Studio Flair : « Avec ce prix, nous souhaitons valoriser le parfum comme objet créatif »

Fondé il y a dix ans, le studio de création de parfums Flair lance un concours pour soutenir l’art olfactif. Visant « à promouvoir et à valoriser la richesse et la pluralité des expériences que permet le maniement des senteurs », le premier prix Flair sera remis le 15 juin prochain. Les parfumeuses Anne-Sophie Behaghel et Amélie Bourgeois, et la critique d’art et commissaire d’exposition Sandra Barré ont répondu aux questions de Nez.

Pourquoi créer ce prix ? 

Amélie Bourgeois : Nous fêtons cette année les dix ans de Flair, et Sandra nous a rejointes en janvier avec cette idée de prix. L’olfaction est présente dans l’art depuis le début du XXe siècle, mais l’utilisation des odeurs par les artistes se fait de plus en plus prégnante ces dernières années. Il nous semblait important d’asseoir ce tournant sensoriel artistique en proposant quelque chose de nouveau avec ce prix.

Sandra Barré : Nous souhaitons ainsi valoriser le parfum comme objet créatif. Venant du monde de l’art, j’observe en les côtoyant au quotidien qu’Anne-Sophie et Amélie ont dans leur pratique une liberté de création et qu’elles fonctionnent de la même manière que des artistes qui travaillent d’autres médiums. 

Comment le lauréat sera-t-il choisi ?

Sandra Barré : Le processus est celui d’un prix d’art contemporain. L’appel à candidature est ouvert jusqu’au 20 mai : les artistes peuvent envoyer leur dossier avec leur CV et leur parcours à l’équipe Flair et le jury annoncera le lauréat le 15 juin. On y retrouve notamment Bianca Biondi, une artiste qui travaille de plus en plus avec les odeurs et a notamment collaboré avec la Fondation Louis Vuitton ; Antoine Lie, un parfumeur indépendant qui œuvre pour rapprocher les odeurs de l’art ; Anaël Pigeat, critique d’art et longtemps rédactrice en chef de la revue Artpress ; Nicolas Bourriaud, théoricien de l’esthétique relationnelle et commissaire d’exposition ; ou encore Jean-Baptiste Del Amo, un romancier qui prône une écriture sensorielle.

========================

#### CONSIGNE A
Selon l'entretien sur le prix Flair, jusqu'à quelle date l'appel à candidature reste-t-il ouvert ?
#### CONSIGNE B
Poursuivez, s'il vous plaît, l'entretien sur le prix Flair à partir de sa dernière phrase.
Les lignes n'interviennent en rien dans ce travail.

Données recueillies
========================

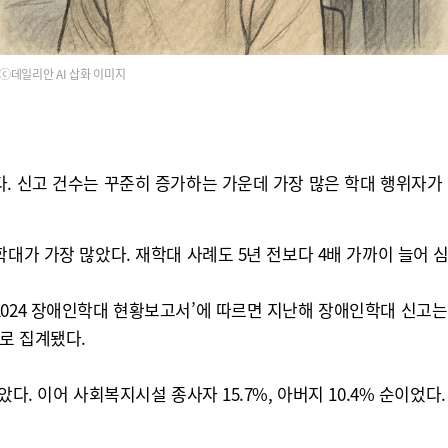
ⓒ데일리안 AI 삽화 이미지
. 신고 건수는 꾸준히 증가하는 가운데 가장 많은 학대 행위자가
학대가 가장 많았다. 재학대 사례도 5년 전보다 4배 가까이 늘어 
24 장애인학대 현황보고서’에 따르면 지난해 장애인학대 신고는 총
으로 집계됐다.
다. 이어 사회복지시설 종사자 15.7%, 아버지 10.4% 순이었다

========================

#### RÉPONSE A
Jusqu'au 20 mai.

#### RÉPONSE B
Anne-Sophie Behaghel : Nous avons trouvé plus intéressant d’ouvrir le champ à toutes les thématiques possibles : le sujet est donc libre, il faut seulement que le propos olfactif soit justifié. Et le concours est ouvert aux personnes familières de la pratique de l’odeur comme aux novices. Le lauréat obtiendra une dotation de 10 000 euros pour la création d’une installation olfactive, dont l’odeur sera créée par Flair, et qui sera exposée dans un lieu culturel à la fin de l’année. 

Pourquoi est-ce si difficile de faire reconnaître le parfum comme un art ? 

Amélie Bourgeois : Si on se place dans une perspective historique, le parfum a d’abord eu un aspect religieux, puisqu’en Égypte on l’utilisait pour les embaumements, ou une vocation médicale : les colognes étaient utilisées en friction pour soigner les maux d’amour ou les maux de ventre. Puis c’est devenu un produit commercial à la cour parfumée de Louis XV, tandis que l’art relevait plutôt du flaconnage, et aujourd’hui c’est toujours le cas. 

Sandra Barré : Si pour la société de l’époque moderne le parfum avait été un médium artistique, l’histoire de l’art aurait été bien différente. Mais au XVIIIe siècle, on pensait que l’art avait vocation à élever l’âme, alors que le parfum était relié au corps. Aujourd’hui, on se rend compte que cette distinction est arbitraire, et que les odeurs permettent une prise de conscience des émotions autant que les œuvres visuelles ou sonores. Quant à la question de vivre de son art, qu’on oppose souvent aux parfumeurs, les artistes se la posent aussi. Finalement, il y a une réflexion à l’heure actuelle sur le statut de l’artiste et de l’art, et ce qui peut faire œuvre, et il est naturel que les odeurs y aient leur part.